Turn on compression and you'll see immediate performance improvements, likewise if you enable caching for complex web apps.

What other configuration options you can change to improve performance? do you have "performance checklist" of things to set when you get a new server?

I'm asking about IIS 7 or later (because all my current servers are IIS7)

  • Might this be better for serverfault?
    – John Conde
    Sep 21 '10 at 15:14
  • @John - it might, but this is a question about configuring a web server - something pro webmasters should know about - so I'm really not sure
    – Nir
    Sep 21 '10 at 15:37
  • I think server configuration is exactly what serverfault is for.
    – John Conde
    Sep 21 '10 at 15:41
  • 1
    I think it's not clear, serverfault, webmasterexchange the question is ambigious i think the question could be good on the two side Sep 22 '10 at 11:41

IIS7+ is actually pretty darn' fast. There isn't much you can do to speed up IIS; in general you'll optimize on the HTML, JS, Images, CSS, HTTP, HTTP headers, and possibly webapp code (C# etc). These issues are cross-platform. The user interface is of course different between Apache and IIS, but the knowledge is much the same.

Steve Souders literally wrote the book on how to make websites go faster. It's a quick, easy read. Here is a free summary / checklist as you requested, and you'll find a talk about this on YUI Theater (not the greatest presentation).

For those not clicking on links, the original 14 rules (which can also be found on Yahoo!'s developer network) are:

  1. Make Fewer HTTP Requests
  2. Use a Content Delivery Network
  3. Add an Expires Header
  4. Gzip Components
  5. Put Stylesheets at the Top
  6. Put Scripts at the Bottom
  7. Avoid CSS Expressions
  8. Make JavaScript and CSS External
  9. Reduce DNS Lookups
  10. Minify JavaScript
  11. Avoid Redirects
  12. Remove Duplicate Scripts
  13. Configure ETags
  14. Make AJAX Cacheable

Steve's second book is also good, but with more emphasis on specific Javascript and browser behavior. The first book is more universally applicable, and the tweaks given in the first book have the biggest impact.

### Raw data
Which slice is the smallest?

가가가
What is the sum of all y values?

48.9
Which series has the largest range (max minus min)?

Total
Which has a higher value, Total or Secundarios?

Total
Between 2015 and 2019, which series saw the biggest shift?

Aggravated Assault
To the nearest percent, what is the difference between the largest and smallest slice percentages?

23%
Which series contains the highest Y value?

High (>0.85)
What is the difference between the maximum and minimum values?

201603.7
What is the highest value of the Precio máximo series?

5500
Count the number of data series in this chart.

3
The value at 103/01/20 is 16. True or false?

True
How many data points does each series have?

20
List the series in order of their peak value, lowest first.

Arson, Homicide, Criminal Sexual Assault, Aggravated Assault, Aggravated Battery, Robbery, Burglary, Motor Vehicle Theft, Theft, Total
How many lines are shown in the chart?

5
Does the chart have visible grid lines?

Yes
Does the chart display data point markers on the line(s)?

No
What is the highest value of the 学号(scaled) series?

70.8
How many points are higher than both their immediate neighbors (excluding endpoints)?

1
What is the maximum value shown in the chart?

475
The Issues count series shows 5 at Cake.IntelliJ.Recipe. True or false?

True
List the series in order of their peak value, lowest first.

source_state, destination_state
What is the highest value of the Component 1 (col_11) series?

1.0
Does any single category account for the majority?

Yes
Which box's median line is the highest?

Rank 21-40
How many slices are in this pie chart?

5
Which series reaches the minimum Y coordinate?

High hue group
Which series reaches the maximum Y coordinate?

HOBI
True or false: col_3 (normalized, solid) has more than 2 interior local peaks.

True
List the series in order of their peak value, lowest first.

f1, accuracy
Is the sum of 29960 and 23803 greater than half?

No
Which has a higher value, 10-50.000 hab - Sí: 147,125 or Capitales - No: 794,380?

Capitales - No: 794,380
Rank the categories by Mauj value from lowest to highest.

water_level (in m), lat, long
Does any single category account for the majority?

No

### What to produce
Please answer from the IIS performance thread: besides the summary linked there, where can the original 14 rules also be found?

### Response to the exercise
On Yahoo!'s developer network.